Harga minyak dunia menyentuh US$ 123 per barel didorong ketatnya pasokan setelah negara-negara anggota OPEC dan sekutunya, atau OPEC+, gagal meningkatkan produksi ke level yang telah ditargetkan.

Hingga Selasa (14/6) sore waktu Indonesia, harga minyak acuan global, Brent, bergerak ke level US$ 123,39 per barel, sedangkan harga minyak Amerika Serikat (AS), West Texas Intermediate (WTI), bergerak ke level US$ 121,5 per barel.

Harga minyak sempat turun hingga US$ 4 per barel pada perdagangan Senin (13/6) dipengaruhi berlanjutnya penguncian wilayah alias lockdown Covid-19 di Shanghai, Cina. Namun kegagalan OPEC+ mencapai target produksi serta kendala produksi Libya, dan beberapa sentimen lainnya kembali mendongkrak harga.

Analis komoditas dari OANDA, Jeffrey Halley, mengatakan bahwa dinamika supply/demand tetap menopang harga. “Tidak ada aksi jual minyak yang signifikan atau berlangsung lama kecuali pasar dilanda resesi besar-besaran dengan lockdown baru di Cina,” ujarnya dikutip dari CNBC.com.

Dia menambahkan bahwa sanksi embargo minyak Rusia oleh Uni Eropa juga membuat persaingan untuk mendapatkan pasokan semakin ketat. Sejauh ini, dia melihat belum ada produsen yang dapat menggantikan pasokan yang hilang dari Rusia.

“Penurunan produksi minyak olahan secara global terus berlanjut. Minimnya investasi untuk mendongkrak produksi dari anggota OPEC, atau sumber lain, berarti produksi Rusia yang hilang sama sekali tidak tercakup oleh pasar global,” kata Halley.
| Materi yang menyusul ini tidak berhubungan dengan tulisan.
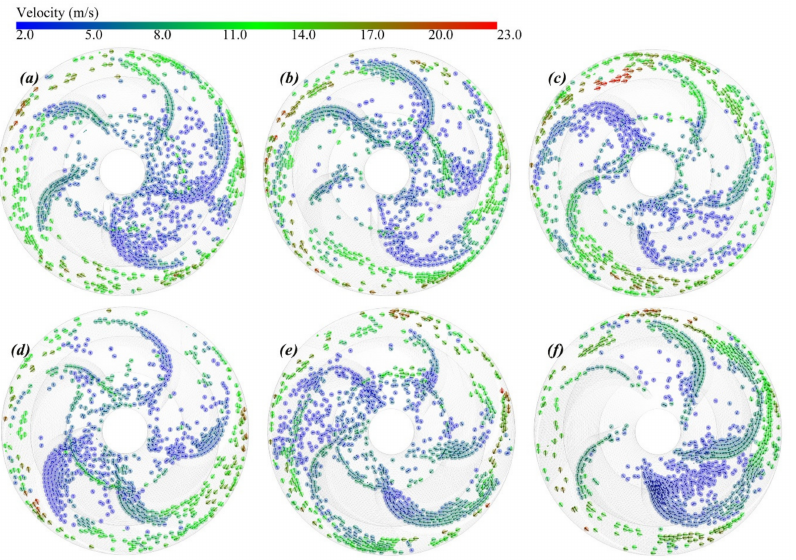
Figure 12. Particle distribution in diffusers of six-stage centrifugal pump at 420 m 3 /h and 1450 rpm: ( a ) first stage; ( b ) second stage; ( c ) third stage; ( d ) fourth stage; ( e ) fifth stage; ( f ) sixth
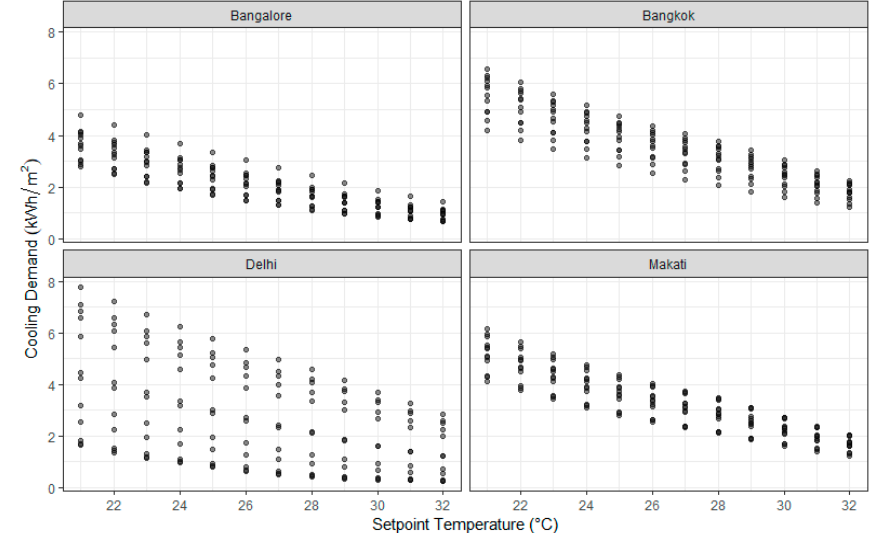
Figure 6. Cooling energy demand at site across a range of building setpoint temperatures for Bangalore, Bangkok, Delhi, and Makati across the x-axis. Each dot in translucent grey is the output from a single simulation, hence areas with a greater density of outputs appear darker in colour. The spread of points for a given setpoint temperature on the y-axis represents the cooling energy demand associated with varying monthly mean external temperature conditions in each location.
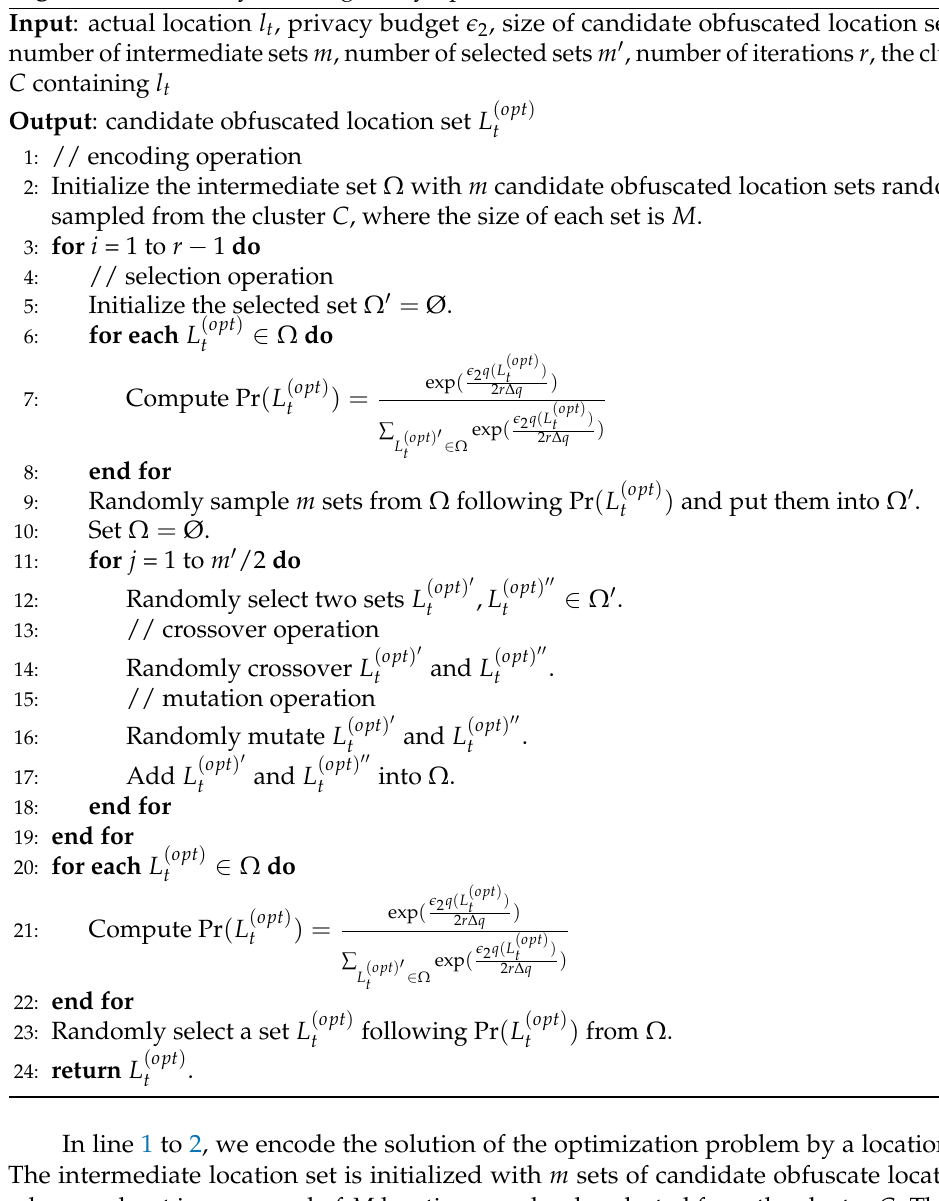
Algorithm 3 Privately selecting utility-optimized candidate obfuscated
Juga berkontribusi mendorong harga adalah kondisi konflik di Libya, di mana pada akhir pekan lalu terjadi bentrokan antara milisi yang menyebabkan banyak fasilitas minyak yang ditutup. Pada Senin, hampir semua ladang minyak Libya ditutup dan negara itu kehilangan sekitar 1,1 juta barel per hari.
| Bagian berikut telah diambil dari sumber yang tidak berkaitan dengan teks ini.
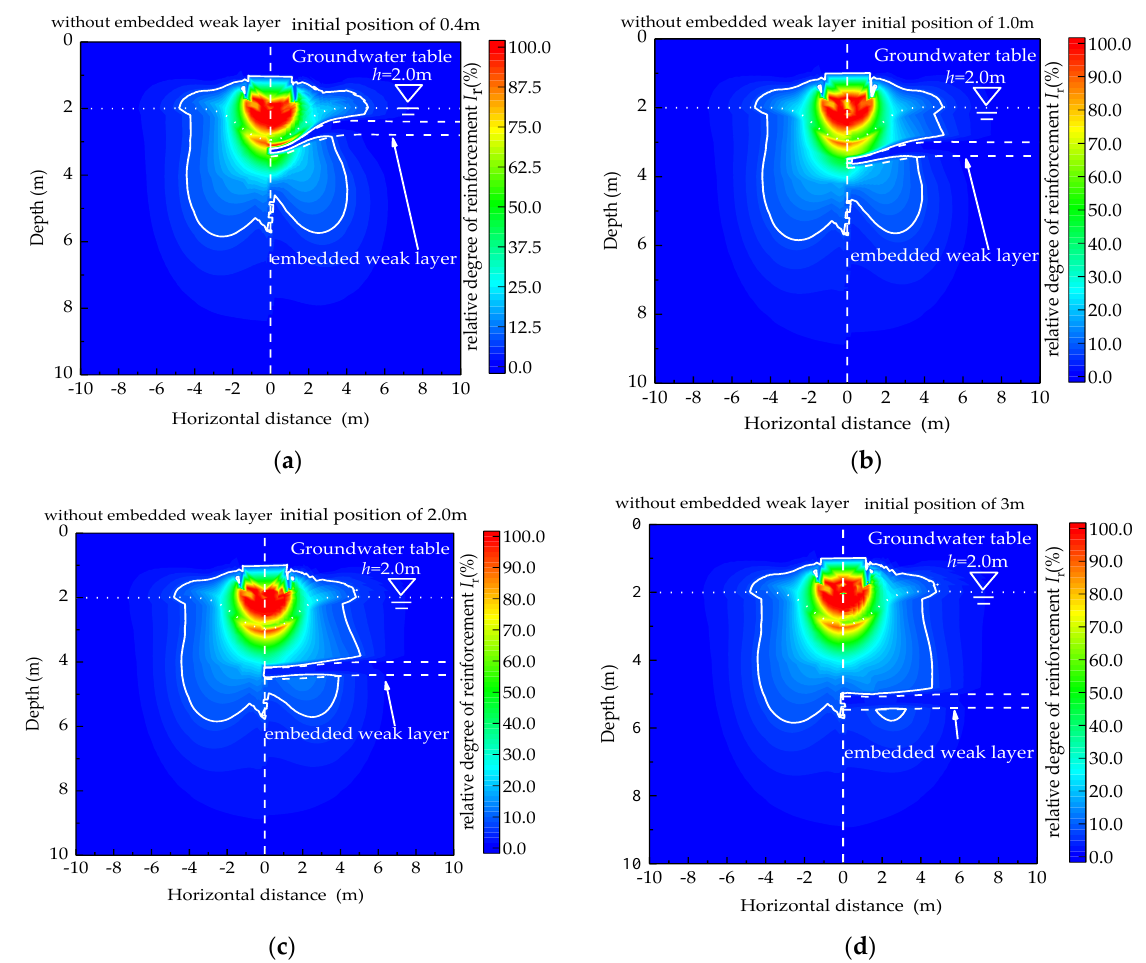
( d ) Figure 12. Distributions of excess pore water pressure ratio in grounds with embedded weak layers of different thicknesses. ( a ) 0.4 m; ( b ) 1 m; ( c ) 1.6 m; ( d ) 2.0 m. 4.2.2. Influences of Depth of the Embedded Weak Layer In the numerical simulations, the depth of the embedded weak layer ranged from 0.4 to 3.0 m to investigate its influences on the improvement effect of DC to the saturated ground. The left half of each figure presents the ground without a weak layer, while the right half represents the ground with an embedded weak layer (see cases 5 to 8 in Table 4).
"Kami berjuang dengan hilangnya (minyak) Rusia, jadi sekarang tambahkan tanda seru dengan situasi Libya," Robert Yawger, direktur eksekutif energi berjangka di Mizuho, seperti dikutip Reuters.

Pasar diperkirakan akan tetap bergejolak, sementara itu, dengan situasi Covid-19 di Cina meredam proyeksi permintaan. Yang ditakuti pasar adalah kebijakan nol-Covid Cina yang dapat mengakibatkan penguncian brutal yang mengurangi permintaan minyak.

UBS menaikkan perkiraan harga Brent menjadi US$ 130 per barel untuk akhir September dan menjadi US$ 125 untuk tiga kuartal berikutnya, naik dari perikiraan US$ 115 sebelumnya.

“Persediaan minyak yang rendah, kapasitas cadangan yang berkurang, dan risiko pertumbuhan pasokan yang memperlambat pertumbuhan permintaan selama beberapa bulan mendatang telah mendorong kami untuk menaikkan perkiraan harga minyak kami,” kata bank tersebut.

Namun harga minyak berpotensi tertekan Ke depan, jika bank sentral Amerika, the Federal Reserve (The Fed), mengejutkan pasar dengan kenaikan suku bunga yang lebih tinggi dari perkiraan untuk menjinakkan inflasi pada pertemuan 14-15 Juni.